The court "cannot allow the administration of justice to be substantially impaired," the five-member court said in its Aug. 24 order.

The court correctly was acting on complaints against a law approved by the General Assembly in June in the waning days of the legislative session.

Among those complaining was Duffie Stone, 14th Judicial Circuit solicitor, who said that the law could have a "huge impact on the criminal docket in Beaufort County" because he might not be able to rely on experts from across the state line in Georgia to testify in South Carolina courts.

The act's intent was to make experts accountable, according to Dr. Louie Costa, vice president of the state Board of Medical Examiners, by making them secure a temporary South Carolina medical license.

But as the state's high court rightly points out, court rules "have always charged the court with performing a 'gate keeping' function in limiting the presentation of expert testimony to situations where the testimony will assist the trier of fact in understanding evidence or determining a fact in issue."
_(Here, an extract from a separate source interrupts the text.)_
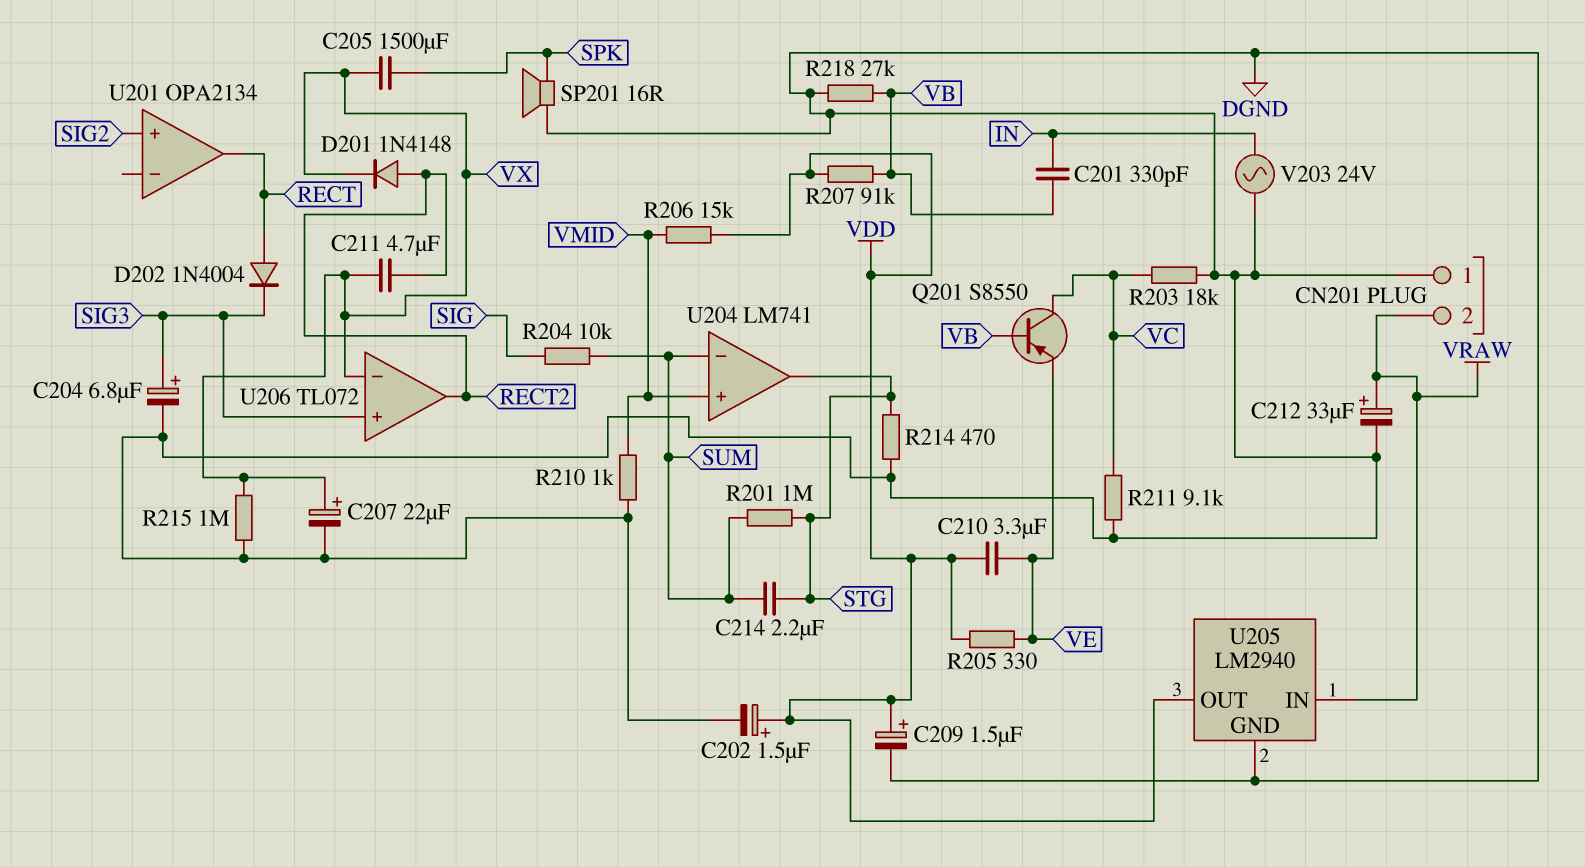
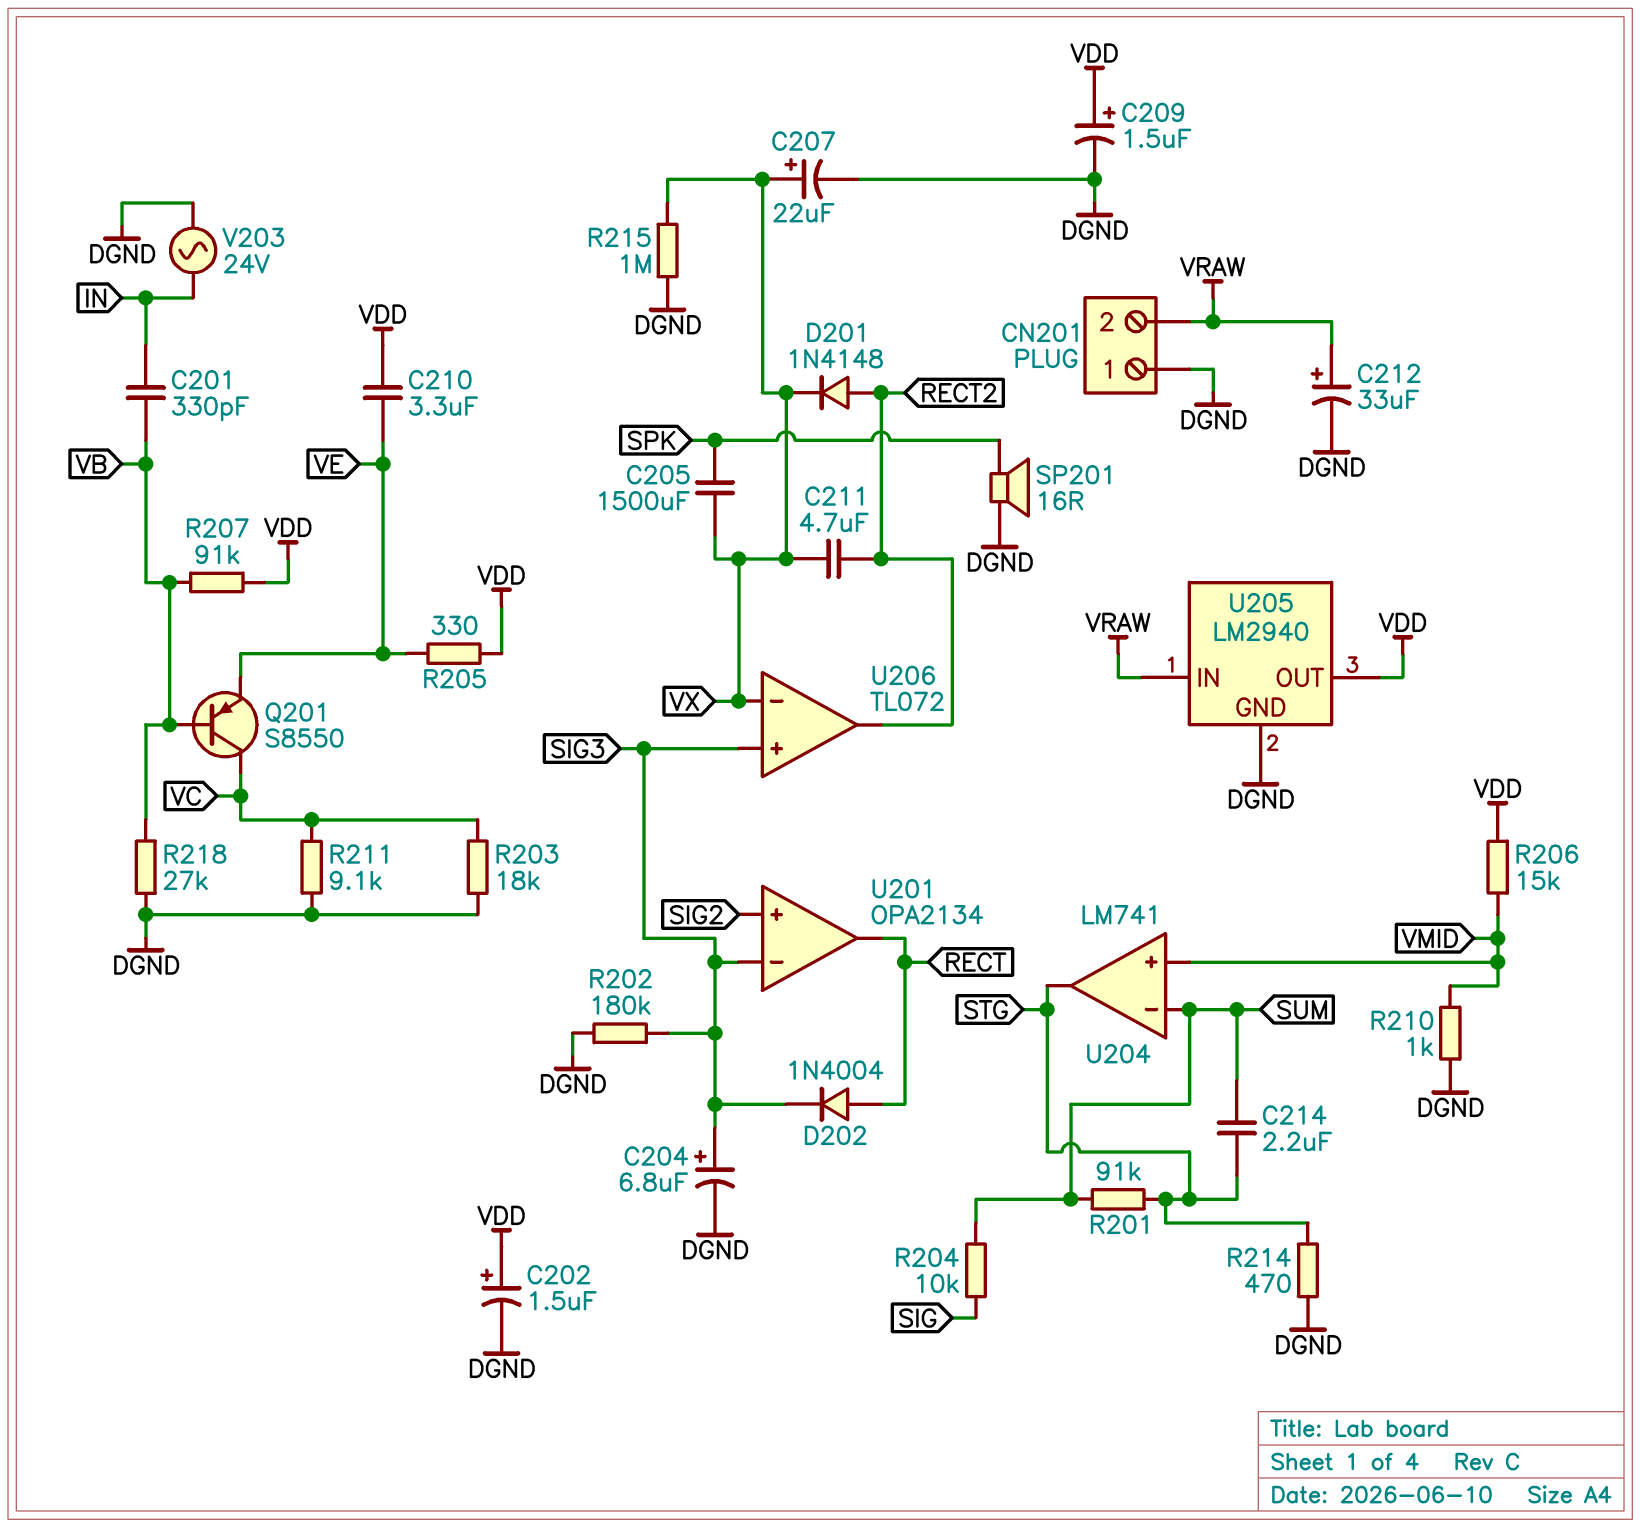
R201: 1M (STG, SUM) -> 91k (STG, SUM)
R202: none -> 180k (DGND, SIG3)
U201 pin in-: none -> SIG3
The Supreme Court goes on to say the law "casts serious doubt on a physician's ability to offer testimony regarding the treatment provided to a witness, party litigant, or criminal defendant if the physician, at the time of trial, resides outside of South Carolina. This categorical exclusion overlooks the fact that the physician may have treated the patient in the physician's home jurisdiction, and also that the physician, although at one time licensed and providing treatment to the patient in South Carolina, has relocated out of this state.

And the court points out that although expert testimony is traditionally presented by a witness offering live testimony, lawyers often draw heavily from work authored by prominent national experts.

"It would do a great disservice to our system of justice if the doors of South Carolina courtrooms were closed to these scholarly works and the country's leading medical scholars, who may have no intentions of ever visiting this jurisdiction, because our state law would deem them unqualified to offer expert testimony by virtue of their refusal to subject themselves to the disciplinary authority of the South Carolina Board of Medical Examiners."

Justice requires that prosecutors be able to rely on a range of testimony and resources necessary for a correct, informed decision by a judge or jury. The court system has the means to deal with witnesses who give false or malicious testimony.

Further clouding the issue is how the bill became law without a full airing by the appropriate legislative committees. State Sen. Glenn McConnell, R-Charleston, told The Post and Courier that he was surprised by the provision. He is chairman of the Senate Judiciary Committee, which should have heard any discussion of expert testimony.

The legislature handles hundreds of bills each year, and most of them have an impact on a large number of South Carolinians. Lawmakers should make sure that they understand the language in bills and the impact on people and institutions. The best way to do that is with a public debate before lawmakers vote, including testimony from those affected by the bill.

Had lawmakers not been so quick to approve the bill and had instead sent it to the proper committees for scrutiny, they probably wouldn't be needing to clarify their handiwork under an order from the Supreme Court.